The Classic Porsche That Remains A Timeless Work Of Art

Over the course of its 92-year history, Porsche has built textbook classics and bizarre experiments, masterpieces of automotive art and travesties that should never have touched asphalt. That has less to do with Porsche as an automaker than with the law of averages – when a company has been making any product for the best part of a century, some will fail and some will soar.

Across that time, however, Porsche has maintained a reputation for high performance and pin-sharp design and execution, branding itself with the best qualities associated with the term "German engineering." That reputation goes all the way back to Ferdinand Porsche's very first sports car, the 1948 Porsche 356.

The 356 was in many ways the first true Porsche, as both the first car to bear the "Porsche" brand name and the earliest exemplar of the company's design philosophy. Elements of the 356 can still be found in Porsche's best work today.

The birth of a brand

At first or even second glance, the Porsche 356 may not register as a modern top-end sports car. Looking a bit like a stepped-on Volkswagen and putting down a princely 35 horsepower from its 1.1 liter flat-four, the original 356 was a product of its time, hitting the road just 3 years after the end of World War II with German industry still very much in pieces.

Even then, however, Porsche was discovering its power. That 35 horsepower was moving a car that weighed less than 1,300 pounds. The result was Autobahn-ready, breaking 80 mph with ease. In true Porsche fashion, the car was both light and stiff, rear-engined with aerodynamic bodywork.

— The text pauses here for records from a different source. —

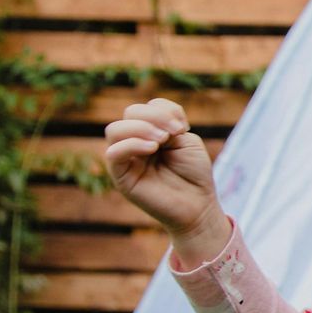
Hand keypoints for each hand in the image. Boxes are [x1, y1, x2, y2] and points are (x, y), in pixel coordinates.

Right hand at [102, 98, 227, 260]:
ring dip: (141, 128)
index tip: (183, 127)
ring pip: (115, 130)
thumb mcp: (186, 142)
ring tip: (162, 141)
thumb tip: (147, 124)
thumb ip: (167, 126)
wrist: (198, 205)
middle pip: (130, 113)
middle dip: (154, 117)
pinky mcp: (121, 176)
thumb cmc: (194, 174)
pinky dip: (131, 144)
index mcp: (151, 132)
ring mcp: (126, 158)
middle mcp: (135, 142)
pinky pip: (113, 153)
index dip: (164, 110)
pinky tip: (152, 149)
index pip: (146, 107)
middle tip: (174, 133)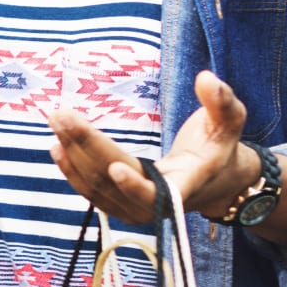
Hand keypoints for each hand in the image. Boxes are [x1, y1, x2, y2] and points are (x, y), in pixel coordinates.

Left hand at [48, 70, 253, 223]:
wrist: (215, 181)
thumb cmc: (220, 146)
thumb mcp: (230, 121)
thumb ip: (221, 101)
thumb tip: (207, 78)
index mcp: (188, 183)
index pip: (160, 194)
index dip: (136, 186)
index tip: (115, 167)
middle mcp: (160, 204)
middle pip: (115, 181)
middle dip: (86, 148)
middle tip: (62, 116)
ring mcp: (137, 208)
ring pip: (98, 187)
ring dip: (73, 155)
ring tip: (56, 122)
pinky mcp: (122, 206)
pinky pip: (92, 193)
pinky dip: (72, 172)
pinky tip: (57, 148)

Porsche even made a convertible version.

More importantly, Porsche knew they had the bones of a classic. The company never stopped innovating on the 356. The 356 A replaced the standard 356 just eight years after its debut, delivering Porsche's first Carrera-branded build and almost tripling the standard 356's power at an even 100hp. By the time the 356 C rolled out its last model in 1966, the car had lent several design elements to the almighty Porsche 911. Those elements – rear engine, light body, just enough horsepower serving maximum engineering quality – remain the Porsche signature today.